Is the set of all functions $\mathbb N$ $\to$ $\mathbb Q$ uncountable? Is the set of all functions from $\mathbb N$ to $\mathbb Q$ uncountable?
 A: Hint For any real number $x$ you can define a function $f_x : \mathbb N \to \mathbb Q$ by
$$f_x(n) =\frac{\lfloor nx \rfloor}{n} \,.$$
Now, the mapping $x \to f_x$ is a one to one function from $\mathbb R$ to your set.
A: The cardinality of the set of all functions from $\mathbb N$ to $\mathbb Q$ is $$|\mathbb Q^{\mathbb N}|=|\mathbb Q|^{|\mathbb N|}=\aleph_0^{\aleph_0} = 2^{\aleph_0} = \mathfrak c > \aleph_0.$$ 
So this set is uncountable.
See also:


*

*Is $\aleph_0^{\aleph_0}$ smaller than or equal to $2^{\aleph_0}$?

*Is the sets of all maps from $\mathbb{N}$ to $\mathbb{N}$ countable?

*Comparing the two cardinals $\aleph_0^{\aleph_0}$ and $2^{\aleph_0}$

*What is $\aleph_0$ powered to $\aleph_0$?

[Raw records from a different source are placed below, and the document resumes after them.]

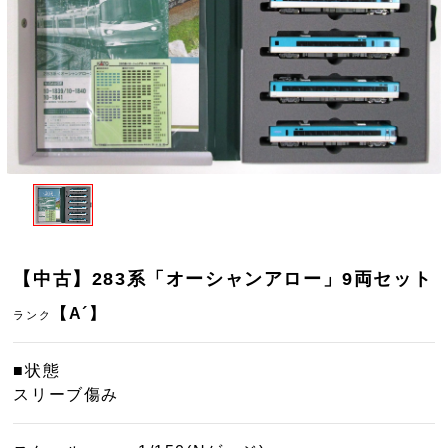
【中古】283系「オーシャンアロー」9両セット
【A´】
ランク
■状態
スリーブ傷み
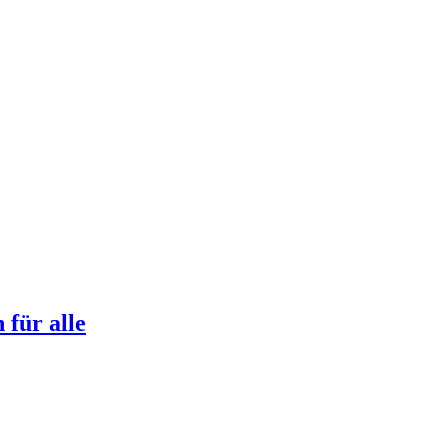
für alle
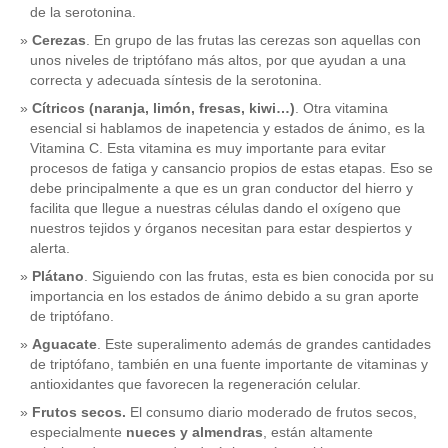
de la serotonina.
Cerezas
. En grupo de las frutas las cerezas son aquellas con
unos niveles de triptófano más altos, por que ayudan a una
correcta y adecuada síntesis de la serotonina.
Cítricos (naranja, limón, fresas, kiwi…)
. Otra vitamina
esencial si hablamos de inapetencia y estados de ánimo, es la
Vitamina C. Esta vitamina es muy importante para evitar
procesos de fatiga y cansancio propios de estas etapas. Eso se
debe principalmente a que es un gran conductor del hierro y
facilita que llegue a nuestras células dando el oxígeno que
nuestros tejidos y órganos necesitan para estar despiertos y
alerta.
Plátano
. Siguiendo con las frutas, esta es bien conocida por su
importancia en los estados de ánimo debido a su gran aporte
de triptófano.
Aguacate
. Este superalimento además de grandes cantidades
de triptófano, también en una fuente importante de vitaminas y
antioxidantes que favorecen la regeneración celular.
Frutos secos.
El consumo diario moderado de frutos secos,
especialmente
nueces y almendras
, están altamente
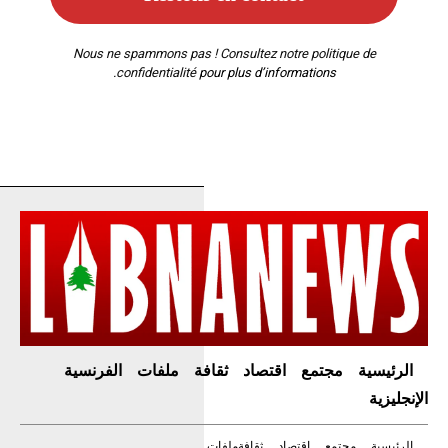
Nous ne spammons pas ! Consultez notre
politique de
confidentialité
pour plus d’informations.
الرئيسية
مجتمع
اقتصاد
ثقافة
ملفات
الفرنسية
الإنجليزية
الرئيسية
مجتمع
اقتصاد
ثقافة
ملفات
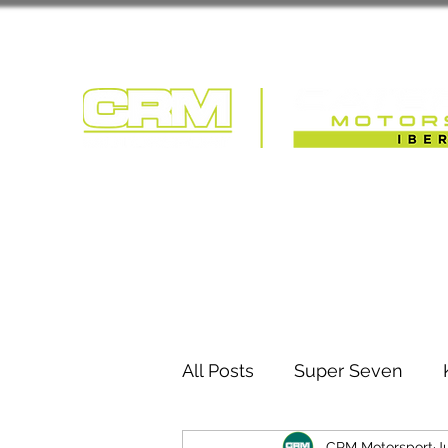
COMPETIÇÃO | T
All Posts
Super Seven
CRM Motorsport
J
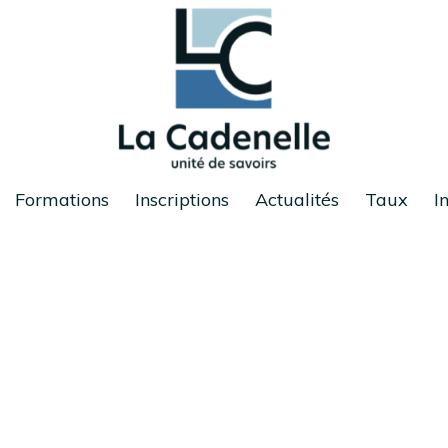
Formations
Inscriptions
Actualités
Taux
I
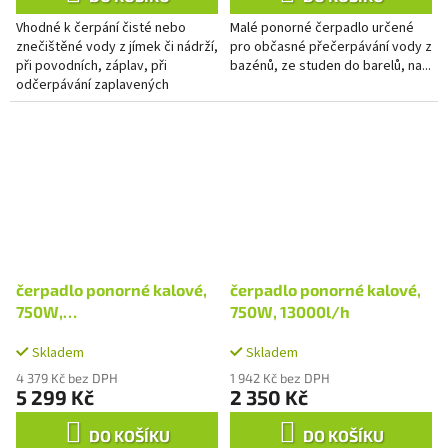
Vhodné k čerpání čisté nebo
Malé ponorné čerpadlo určené
znečištěné vody z jímek či nádrží,
pro občasné přečerpávání vody z
při povodních, záplav, při
bazénů, ze studen do barelů, na...
odčerpávání zaplavených
suterénů, sklepů.
čerpadlo ponorné kalové,
čerpadlo ponorné kalové,
750W,
750W, 13000l/h
18000l/hod=300l/min
Skladem
Skladem
4 379 Kč bez DPH
1 942 Kč bez DPH
5 299 Kč
2 350 Kč
DO KOŠÍKU
DO KOŠÍKU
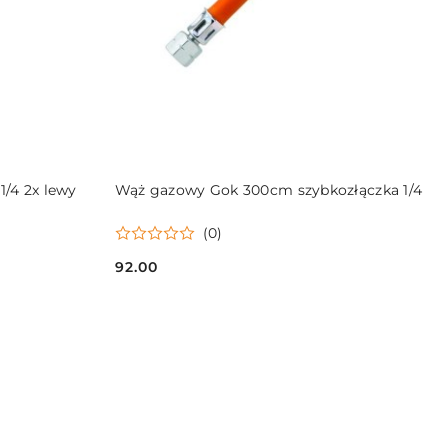
DO KOSZYKA
/4 2x lewy
Wąż gazowy Gok 300cm szybkozłączka 1/4
(0)
92.00
Cena:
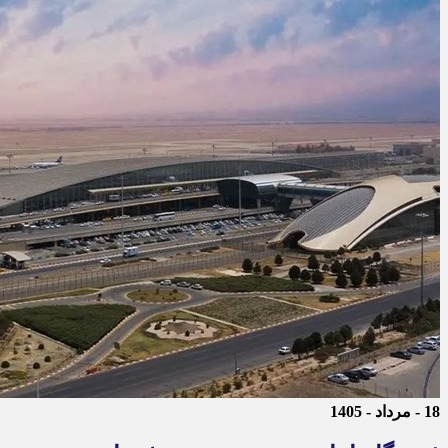
18 - مرداد - 1405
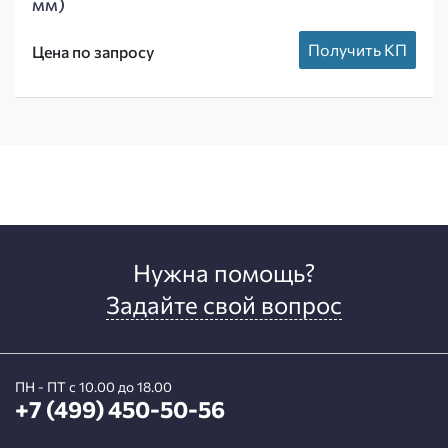
мм)
Получить КП
Цена по запросу
Нужна помощь?
Задайте свой вопрос
ПН - ПТ с 10.00 до 18.00
+7 (499) 450-50-56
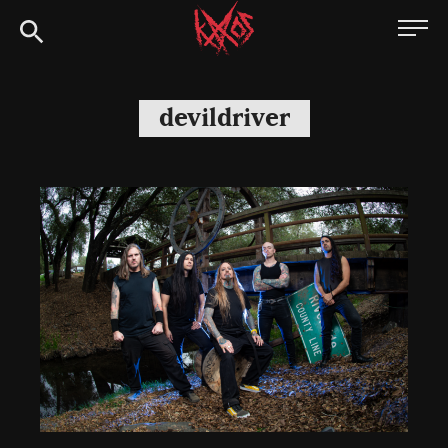
Siirry
Kaaoszine
suoraan
sisältöön
devildriver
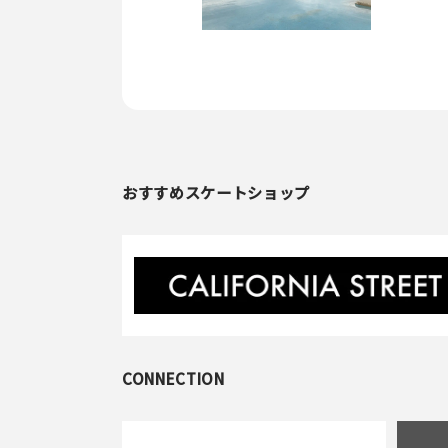
おすすめスケートショップ
CONNECTION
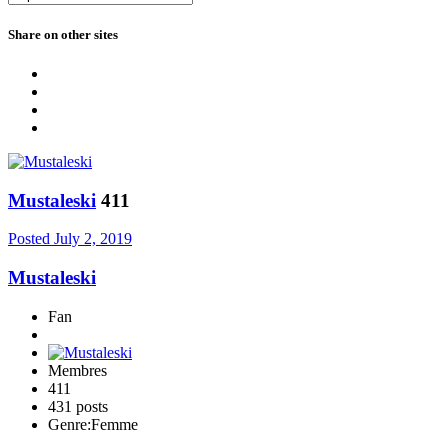
Share on other sites
Mustaleski
411
Posted
July 2, 2019
Mustaleski
Fan
Membres
411
431 posts
Genre:
Femme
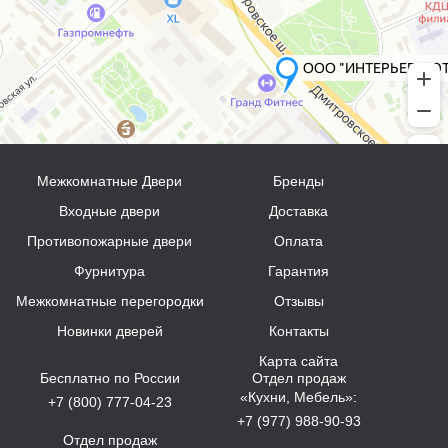
Межкомнатные Двери
Бренды
Входные двери
Доставка
Противопожарные двери
Оплата
Фурнитура
Гарантия
Межкомнатные перегородки
Отзывы
Новинки дверей
Контакты
Карта сайта
Бесплатно по России
Отдел продаж
«Кухни, Мебель»:
+7 (800) 777-04-23
+7 (977) 988-90-93
Отдел продаж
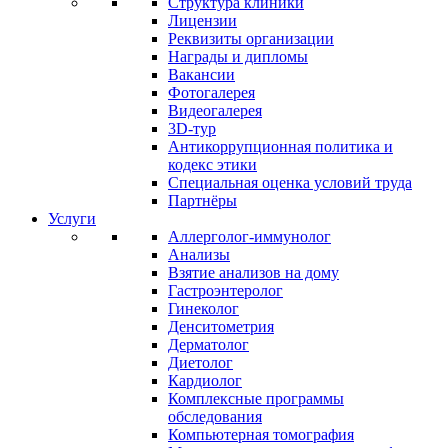
Структура клиники
Лицензии
Реквизиты организации
Награды и дипломы
Вакансии
Фотогалерея
Видеогалерея
3D-тур
Антикоррупционная политика и
кодекс этики
Специальная оценка условий труда
Партнёры
Услуги
Аллерголог-иммунолог
Анализы
Взятие анализов на дому
Гастроэнтеролог
Гинеколог
Денситометрия
Дерматолог
Диетолог
Кардиолог
Комплексные программы
обследования
Компьютерная томография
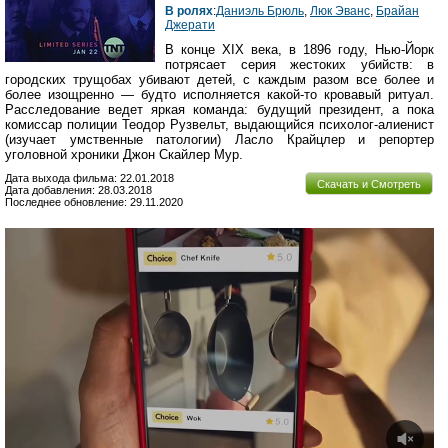
В ролях
:
Даниэль Брюль
,
Люк Эванс
,
Брайан
Джерати
В конце XIX века, в 1896 году, Нью-Йорк
потрясает серия жестоких убийств: в
городских трущобах убивают детей, с каждым разом все более и
более изощренно — будто исполняется какой-то кровавый ритуал.
Расследование ведет яркая команда: будущий президент, а пока
комиссар полиции Теодор Рузвельт, выдающийся психолог-алиенист
(изучает умственные патологии) Ласло Крайцлер и репортер
уголовной хроники Джон Скайлер Мур.
Дата выхода фильма: 22.01.2018
Скачать и Смотреть
Дата добавления: 28.03.2018
Последнее обновление: 29.11.2020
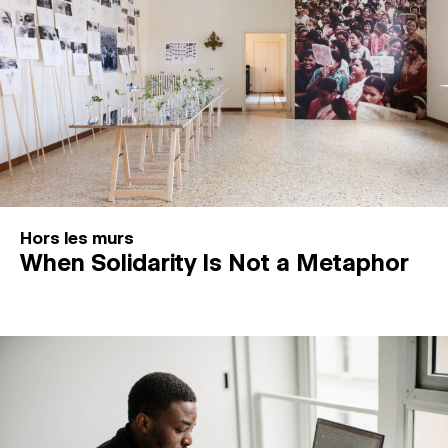
Hors les murs
When Solidarity Is Not a Metaphor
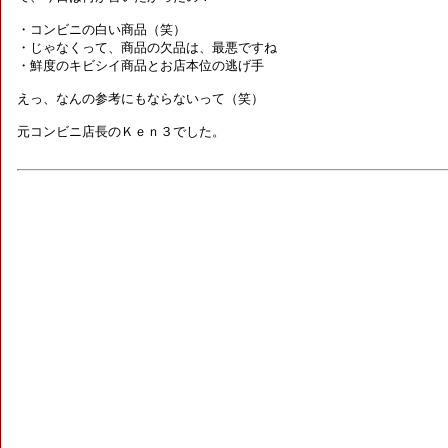
・コンビニの白い商品（笑）

・じゃなくって、商品の欠品は、最悪ですね

・鮮度のキビシイ商品とお店本位の逃げ手

えっ、なんの参考にもならないって（笑）

元コンビニ店長のＫｅｎ３でした。
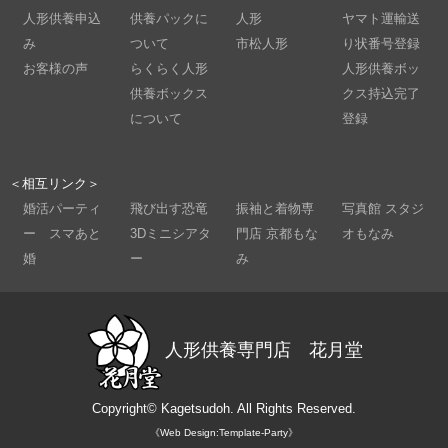
人形供養申込
供養パックに
人形
ヤマト運輸送
み
ついて
市松人形
り状番号登録
お客様の声
らくらく人形
人形供養ボッ
供養ボックス
クス持込完了
について
登録
＜相互リンク＞
婚活パーティ
飛び出す恐竜
振袖と着物専
写真館 スタジ
ー スマあと
3Dミニシアタ
門店 京都もな
オもなみ
婚
ー
み
人形供養専門店 花月堂
Copyright©
Kagetsudoh.
All Rights Reserved.
《Web Design:Template-Party》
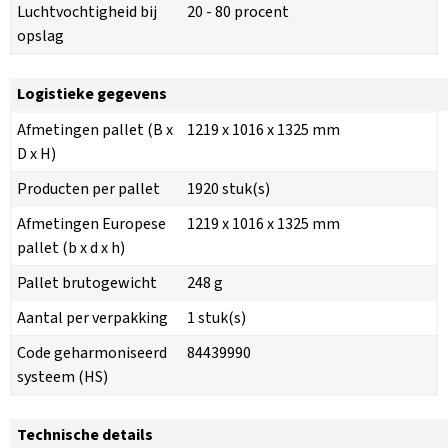
Luchtvochtigheid bij
20 - 80 procent
opslag
Logistieke gegevens
Afmetingen pallet (B x
1219 x 1016 x 1325 mm
D x H)
Producten per pallet
1920 stuk(s)
Afmetingen Europese
1219 x 1016 x 1325 mm
pallet (b x d x h)
Pallet brutogewicht
248 g
Aantal per verpakking
1 stuk(s)
Code geharmoniseerd
84439990
systeem (HS)
Technische details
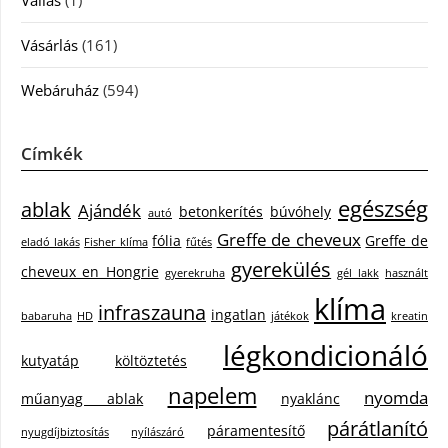
Vallás
(1)
Vásárlás
(161)
Webáruház
(594)
Címkék
egészség
ablak
Ajándék
betonkerítés
búvóhely
autó
Greffe de cheveux
fólia
Greffe de
eladó lakás
Fisher klíma
fűtés
gyerekülés
cheveux en Hongrie
gyerekruha
gél lakk
használt
klíma
infraszauna
ingatlan
babaruha
HD
játékok
kreatin
légkondicionáló
kutyatáp
költöztetés
napelem
nyomda
műanyag ablak
nyaklánc
párátlanító
páramentesítő
nyugdíjbiztosítás
nyílászáró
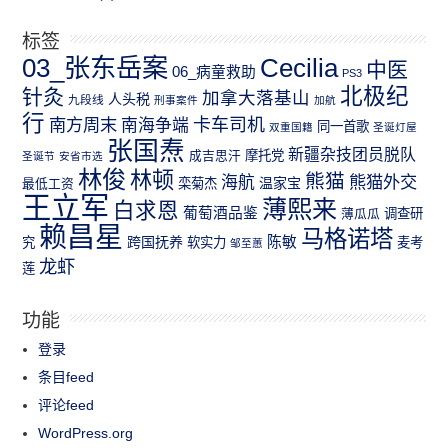
标签
03_张东岳案
Cecilia
中医
06_病童救助
PS3
北极纪
针灸
加拿大落基山
人头税
九段线
刑事案件
加航
行
南方周末
卡车司机
南海争端
同一首歌
双重国籍
圣诞灯屋
张国焘
新疆杂技团员脱队
成吉思汗
摩托党
圣诞节
安省市选
林俊
林顿
熊猫
熊猫外交
海航
温家宝
最低工资
栾菊杰
王立军
薄熙来
白求恩
葡萄酒品鉴
薄瓜瓜
调查研
赖昌星
马格诺塔
跨国抚养
陈敏
究
软实力
麦考
邹至蕙
龙虾
莲
功能
登录
条目feed
评论feed
WordPress.org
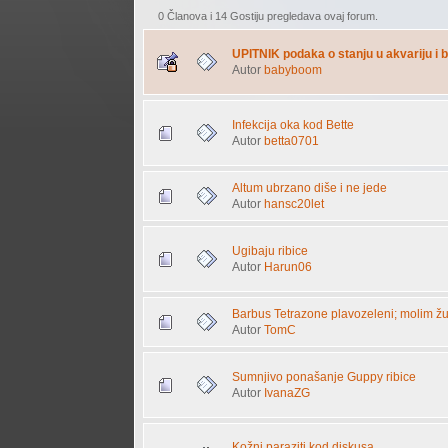
0 Članova i 14 Gostiju pregledava ovaj forum.
UPITNIK podaka o stanju u akvariju i b
Autor
babyboom
Infekcija oka kod Bette
Autor
betta0701
Altum ubrzano diše i ne jede
Autor
hansc20let
Ugibaju ribice
Autor
Harun06
Barbus Tetrazone plavozeleni; molim 
Autor
TomC
Sumnjivo ponašanje Guppy ribice
Autor
IvanaZG
Kožni paraziti kod diskusa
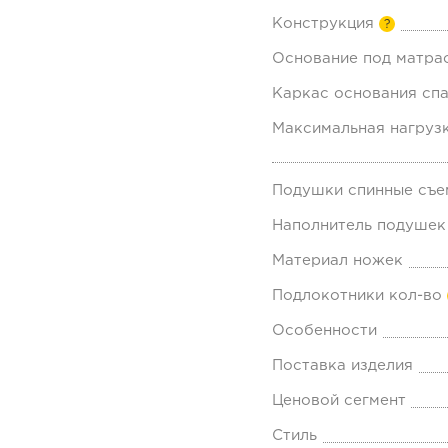
Конструкция
?
Основание под матра
Каркас основания спа
Максимальная нагрузк
Подушки спинные съе
Наполнитель подушек
Материал ножек
Подлокотники кол-во
Особенности
Поставка изделия
Ценовой сегмент
Стиль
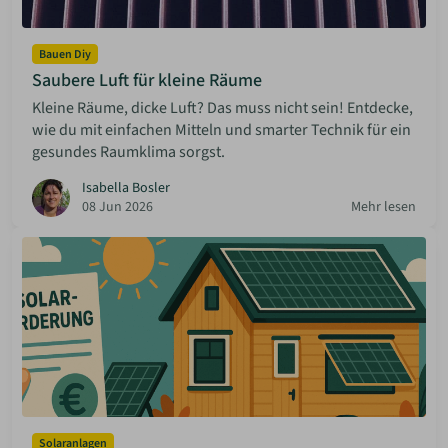
Bauen Diy
Saubere Luft für kleine Räume
Kleine Räume, dicke Luft? Das muss nicht sein! Entdecke,
wie du mit einfachen Mitteln und smarter Technik für ein
gesundes Raumklima sorgst.
Isabella Bosler
08 Jun 2026
Mehr lesen
Solaranlagen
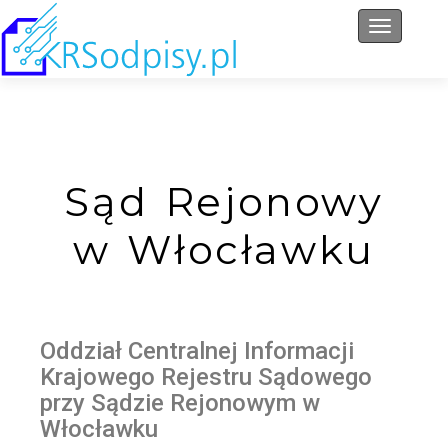
Przełącz 
Sąd Rejonowy
w Włocławku
Oddział Centralnej Informacji
Krajowego Rejestru Sądowego
przy Sądzie Rejonowym w
Włocławku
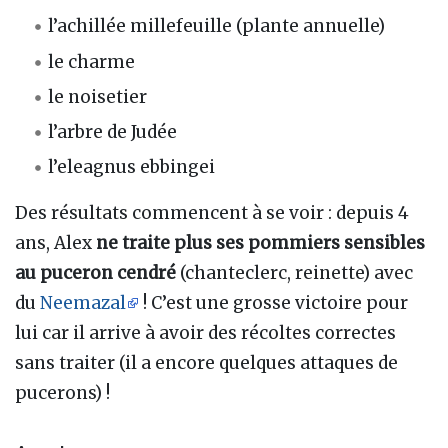
l’achillée millefeuille (plante annuelle)
le charme
le noisetier
l’arbre de Judée
l’eleagnus ebbingei
Des résultats commencent à se voir : depuis 4
ans, Alex
ne traite plus ses pommiers sensibles
au puceron cendré
(chanteclerc, reinette) avec
du
Neemazal
! C’est une grosse victoire pour
lui car il arrive à avoir des récoltes correctes
sans traiter (il a encore quelques attaques de
pucerons) !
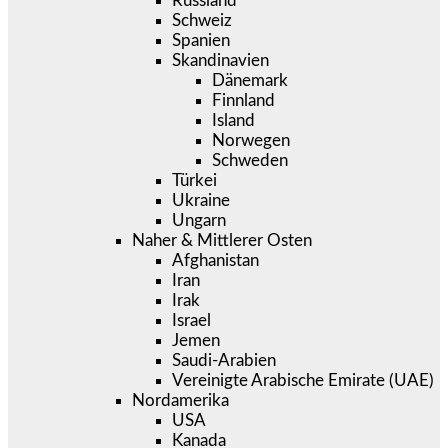
Russland
Schweiz
Spanien
Skandinavien
Dänemark
Finnland
Island
Norwegen
Schweden
Türkei
Ukraine
Ungarn
Naher & Mittlerer Osten
Afghanistan
Iran
Irak
Israel
Jemen
Saudi-Arabien
Vereinigte Arabische Emirate (UAE)
Nordamerika
USA
Kanada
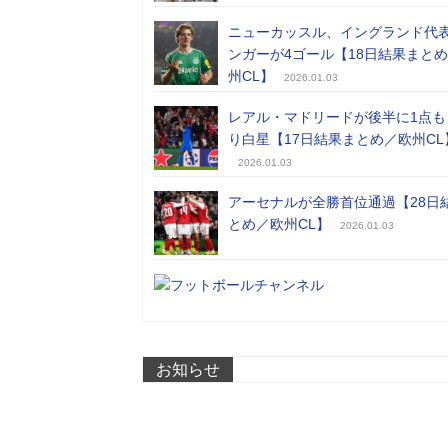
ニューカッスル、イングランド代
ンガーが4ゴール【18日結果まと
州CL】
2026.01.03
レアル・マドリードが後半に1点も
り白星【17日結果まとめ／欧州CL
2026.01.03
アーセナルが全勝首位通過【28日
とめ／欧州CL】
2026.01.03
お知らせ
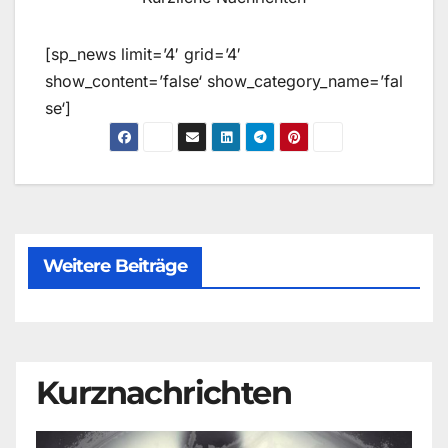
[sp_news limit=’4′ grid=’4′
show_content=’false‘ show_category_name=’fal
se‘]
Weitere Beiträge
Kurznachrichten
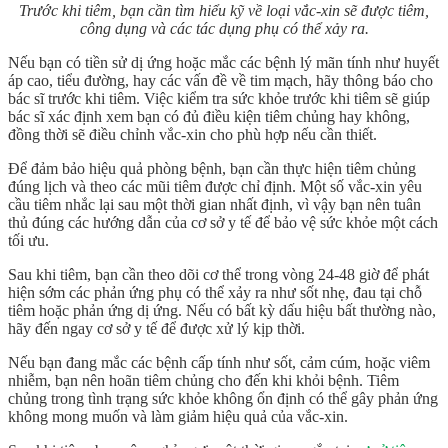
Trước khi tiêm, bạn cần tìm hiểu kỹ về loại vắc-xin sẽ được tiêm,
công dụng và các tác dụng phụ có thể xảy ra.
Nếu bạn có tiền sử dị ứng hoặc mắc các bệnh lý mãn tính như huyết
áp cao, tiểu đường, hay các vấn đề về tim mạch, hãy thông báo cho
bác sĩ trước khi tiêm. Việc kiểm tra sức khỏe trước khi tiêm sẽ giúp
bác sĩ xác định xem bạn có đủ điều kiện tiêm chủng hay không,
đồng thời sẽ điều chỉnh vắc-xin cho phù hợp nếu cần thiết.
Để đảm bảo hiệu quả phòng bệnh, bạn cần thực hiện tiêm chủng
đúng lịch và theo các mũi tiêm được chỉ định. Một số vắc-xin yêu
cầu tiêm nhắc lại sau một thời gian nhất định, vì vậy bạn nên tuân
thủ đúng các hướng dẫn của cơ sở y tế để bảo vệ sức khỏe một cách
tối ưu.
Sau khi tiêm, bạn cần theo dõi cơ thể trong vòng 24-48 giờ để phát
hiện sớm các phản ứng phụ có thể xảy ra như sốt nhẹ, đau tại chỗ
tiêm hoặc phản ứng dị ứng. Nếu có bất kỳ dấu hiệu bất thường nào,
hãy đến ngay cơ sở y tế để được xử lý kịp thời.
Nếu bạn đang mắc các bệnh cấp tính như sốt, cảm cúm, hoặc viêm
nhiễm, bạn nên hoãn tiêm chủng cho đến khi khỏi bệnh. Tiêm
chủng trong tình trạng sức khỏe không ổn định có thể gây phản ứng
không mong muốn và làm giảm hiệu quả của vắc-xin.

*What's the cardinality of all sequences with coefficients in an infinite set?
Some of the above links are taken from: Overview of basic results on cardinal arithmetic

If you do not want to compute the cardinality of this set, just show that it is not countable, you can use diagonal argument. See, for example, some answers in these questions:


*

*The set of natural number functions is uncountable

*The set of all functions from $\mathbb{N} \to \{0, 1\}$ is uncountable?

*Show that the set of functions $\mathbb{N}\to\{0,1\}$ is not countable

*Infinite Cartesian product of countable sets is uncountable
(You should think a little bit about why showing this for functions $\mathbb N\to\mathbb N$ and $\mathbb N\to\mathbb Q$ is equivalent.)
A: Yes, in fact you can see it in this way: split the set $A=\{f\colon \mathbb N\to \mathbb N\}$ into $B=\{f\colon \mathbb N\to \mathbb N\colon f(n)=9 \mbox{ eventually}\}$ and $C=A\setminus B$. Then you can map bijectively $C$ to $[0,1)$ by sending $f$ to $0,f(1)f(2)f(3)\ldots$ On the other hand, $B$ is countable because it is a countable union of countable sets.